COSA FARAI.
[1] Elenca, per favore, tutti i luoghi geografici nominati nel testo sul mestiere del casaro.
[2] Trascrivi dal testo sul mestiere del casaro tutto ciò che va da "I racconti dei" fino a "e così via.".

== BRANO CITATO ==

IL MESTIERE DEL “CASARO” DALLA VALLE DEL SALTO ALLA SARDEGNA

IL MESTIERE DEL “CASARO”
DALLA VALLE DEL SALTO ALLA SARDEGNA

di Ilaria Candeloro

Classe 1930. Sono ormai settantenni gli ultimi della Valle del Salto che trovarono la loro strada professionale in Sardegna fin da giovanissimi. Facevano il mestiere di “casaro” e lo hanno fatto così bene da aver formato una scuola, quella dei continentali, maestri dei Sardi stessi nella lavorazione del formaggio. Il flusso migratorio dalla Valle del Salto in Sardegna, verso i maggiori centri di produzione casearia, è un fenomeno peculiare della provincia di Rieti, sorto un po’ per caso già agli inizi del XX secolo, quando una società cooperativa romana (che operava nella Campagna Romana) decise di impiantare una filiale in Sardegna, dove era abbondante la produzione di latte. Fu così che portò con sé dei lavoranti dalla provincia di Rieti che già operavano nella ditta. Successe poi che questi si affermarono con la loro bravura a tal punto da far spargere la fama di “casari doc”, della cui presenza ogni ditta sarda avrebbe voluto fregiarsi. In breve tempo il fenomeno si diffuse a macchia d’olio. Ognuno che andava anche una sola stagione a lavorare in Sardegna guadagnava un posto per qualche altro parente o compaesano e così lungo l’arco del secolo tutta la popolazione maschile della valle del Salto, si può dire, ha prestato la sua manodopera nell’industria casearia sarda, chi per una stagione chi per molti anni.

I racconti dei “casari”
Così uno dei “casari” (1) ora in pensione narra l’inizio di questo fenomeno:
- Si è creato con ditte continentali. Perché è la Società romana, perché il nome stesso…è una società di Roma, che è andata in Sardegna e allora conosceva qualche pastore, mi ricordo Berardo Speranza  uno dei primi, che sapevano fa’ il formaggio e allora l’hanno portato lì. Questi poi uno ha portato questo e così via.

===
== DATI FORNITI ==

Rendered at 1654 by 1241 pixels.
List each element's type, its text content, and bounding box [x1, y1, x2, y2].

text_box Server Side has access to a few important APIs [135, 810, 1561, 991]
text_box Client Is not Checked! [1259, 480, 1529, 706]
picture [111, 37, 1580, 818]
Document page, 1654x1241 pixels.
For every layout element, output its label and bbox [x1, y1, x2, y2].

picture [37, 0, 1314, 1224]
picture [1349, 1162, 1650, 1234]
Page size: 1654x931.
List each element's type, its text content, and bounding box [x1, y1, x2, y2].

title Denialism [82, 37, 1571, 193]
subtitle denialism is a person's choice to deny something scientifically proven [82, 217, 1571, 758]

===

RISPOSTE PER COMPITO.
[1]
- Valle del Salto
- Sardegna
- provincia di Rieti
- Campagna Romana
- Roma

[2]
I racconti dei “casari”
Così uno dei “casari” (1) ora in pensione narra l’inizio di questo fenomeno:
- Si è creato con ditte continentali. Perché è la Società romana, perché il nome stesso…è una società di Roma, che è andata in Sardegna e allora conosceva qualche pastore, mi ricordo Berardo Speranza  uno dei primi, che sapevano fa’ il formaggio e allora l’hanno portato lì. Questi poi uno ha portato questo e così via.